▶ Exercise instructions
(a) Please rewrite the passage on Suffield from "In response to" up to and including "Who was neutral?", putting "the colonel" in place of "Colonel Ashley".
(b) According to the passage on Suffield, what name did Suffield go by until 1674?

▶ Extract to read
In response to the Boston Tea Party (1773), Parliament drafted the the Coercive Acts in 1774, and residents throughout the thirteen colonies protested these acts in various ways. For instance, our class first studied the western Massachusetts town of Sheffield, and learned that Colonel Ashley hosted citizens at his house; this group composed the Sheffield Resolves. Interestingly, we learned that one of his slaves, Elizabeth Freeman, also known as Mum Bett, was inspired by these conversations of protest and later sued successfully for her own freedom, Brom and Bett v. Ashley (1781). We are now trying to find out what happened in Suffield during the pivotal year of 1774. What part of the population supported the growing patriot cause in Boston? What portion of citizens accepted the dictates of the British Parliament and refused to petition King George III? Who was neutral?

To begin our historical investigation, it is important for us to know more about the founding of Suffield as well as some of the traditions and attitudes of freedom and slavery. 

Suffield is a town in Hartford County. In fact, Suffield was called Southfield until 1674 because it being the southernmost town, that is why in some documents Southfield is referred to our well-known Suffield. (3)

▶ Supplied material
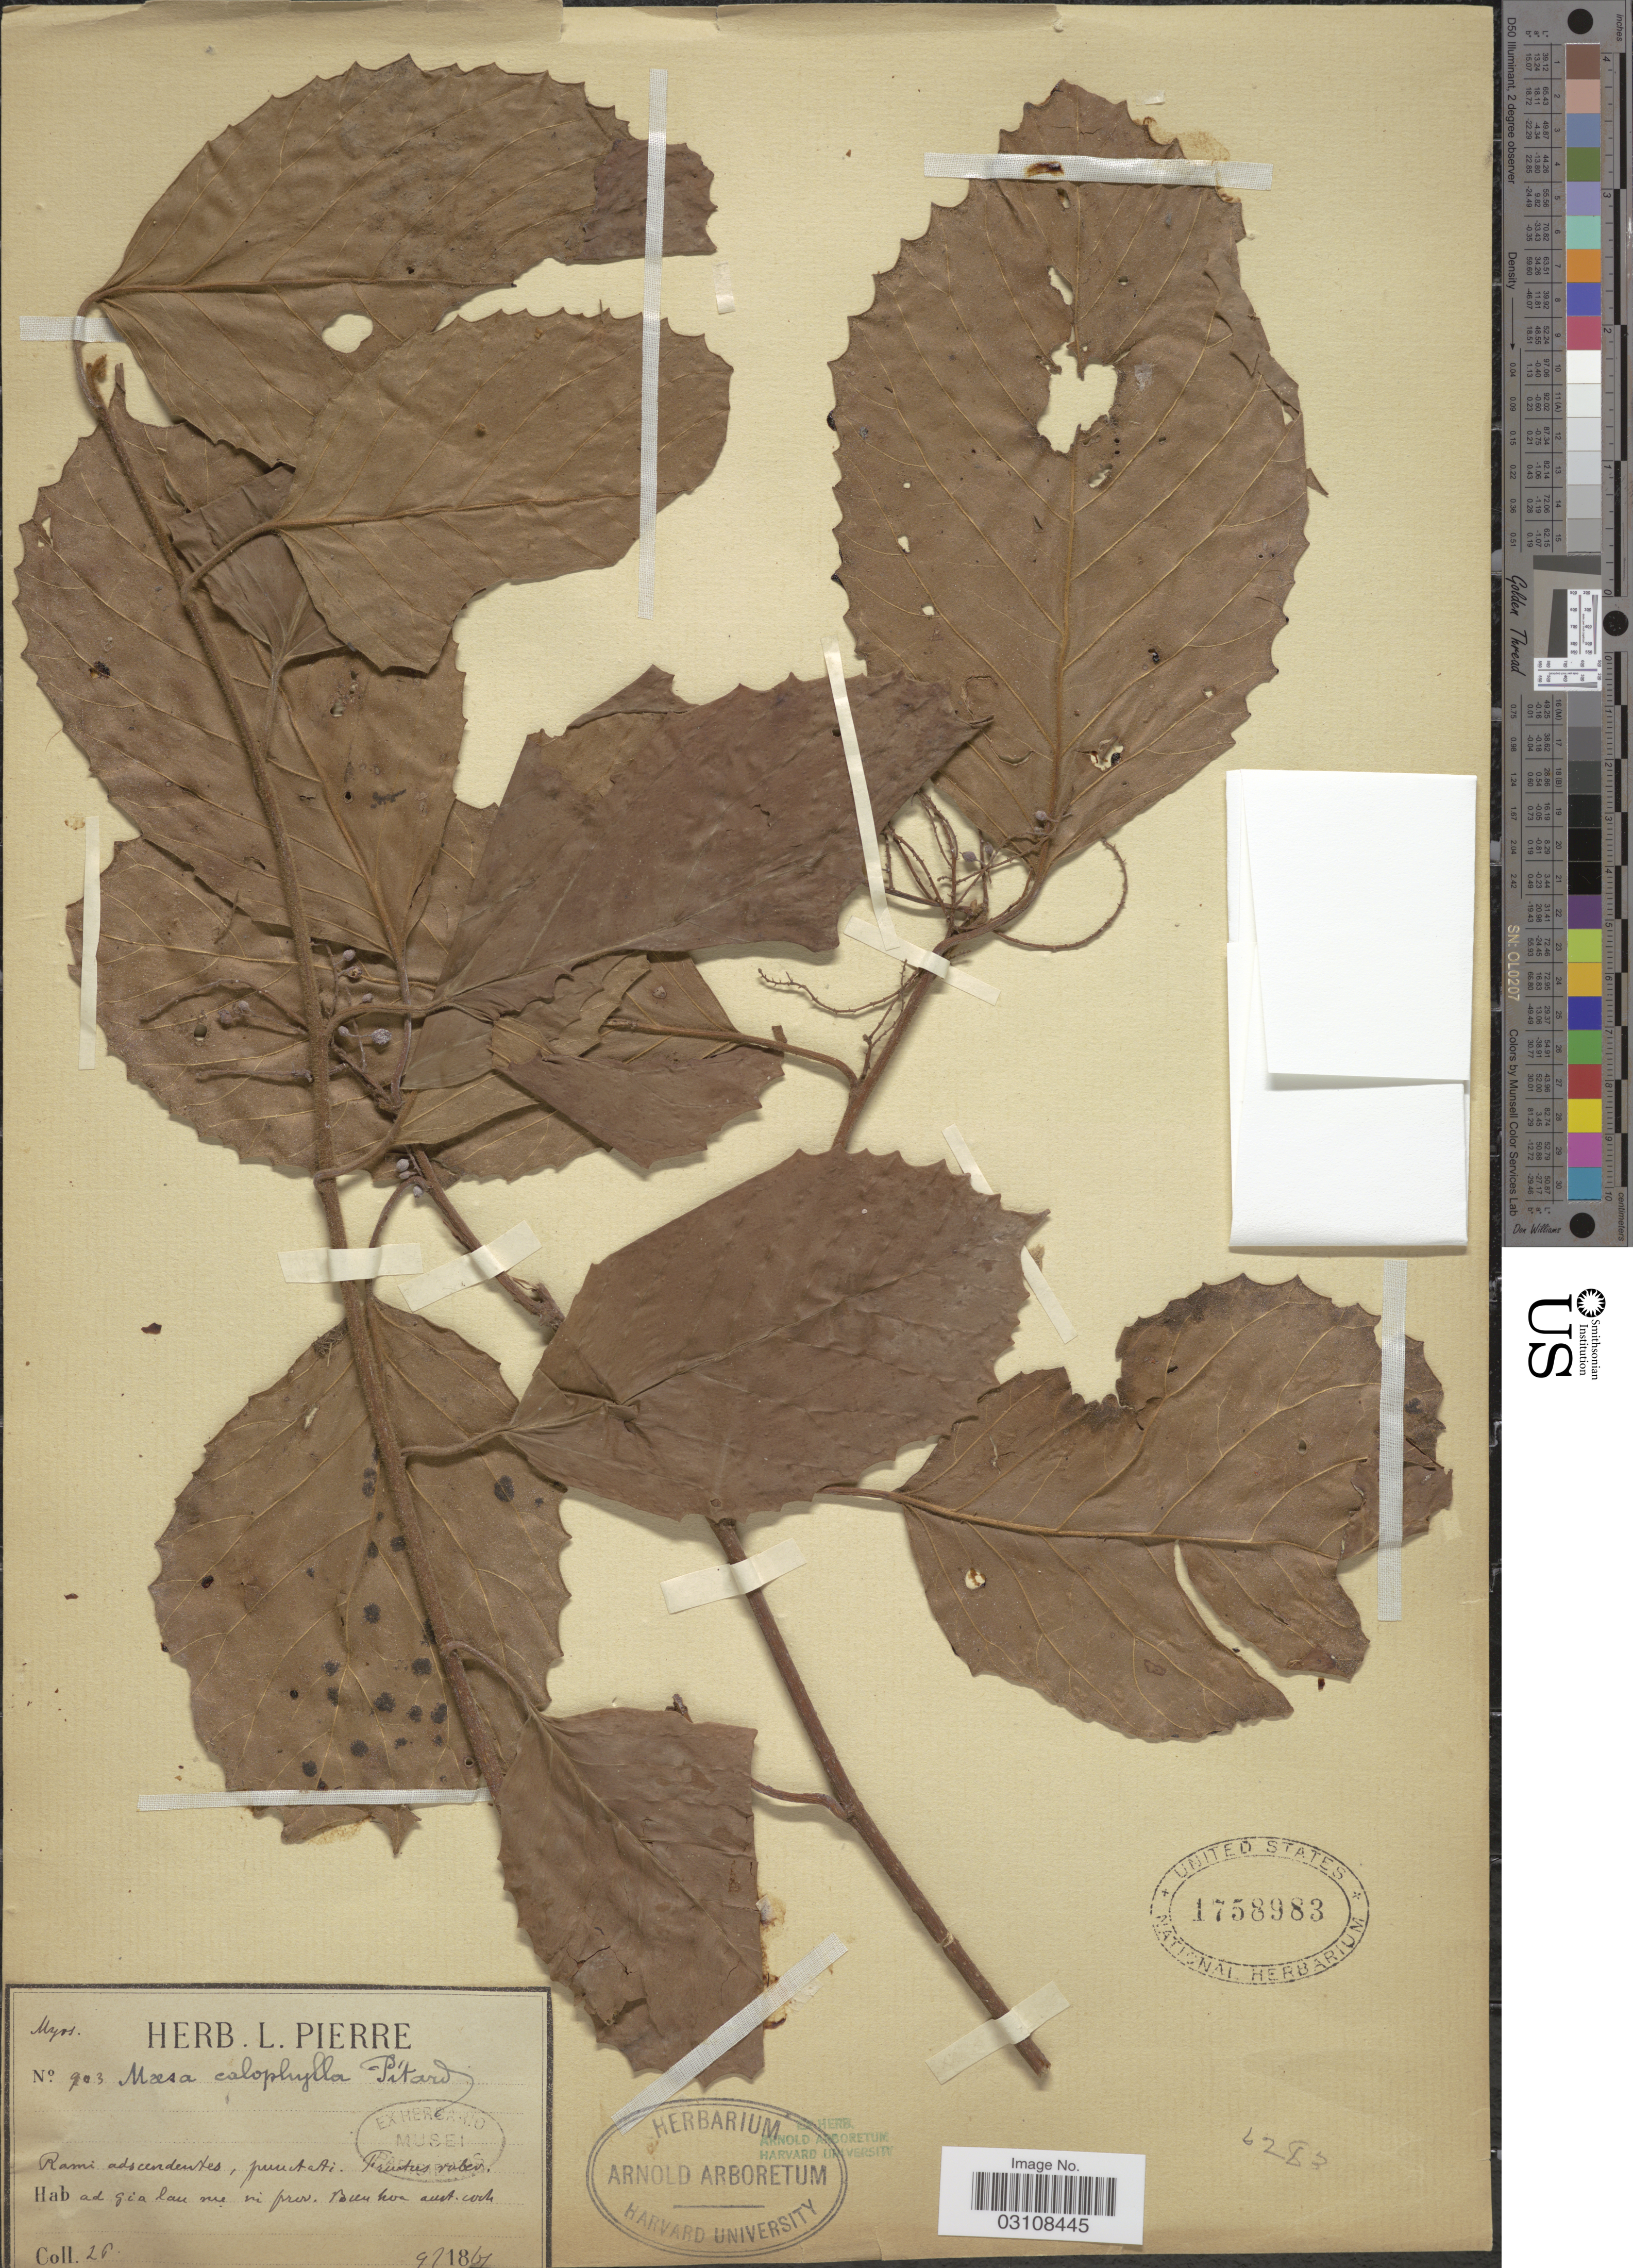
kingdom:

▶ Written responses
(a)
In response to the Boston Tea Party (1773), Parliament drafted the the Coercive Acts in 1774, and residents throughout the thirteen colonies protested these acts in various ways. For instance, our class first studied the western Massachusetts town of Sheffield, and learned that the colonel hosted citizens at his house; this group composed the Sheffield Resolves. Interestingly, we learned that one of his slaves, Elizabeth Freeman, also known as Mum Bett, was inspired by these conversations of protest and later sued successfully for her own freedom, Brom and Bett v. Ashley (1781). We are now trying to find out what happened in Suffield during the pivotal year of 1774. What part of the population supported the growing patriot cause in Boston? What portion of citizens accepted the dictates of the British Parliament and refused to petition King George III? Who was neutral?

(b) Southfield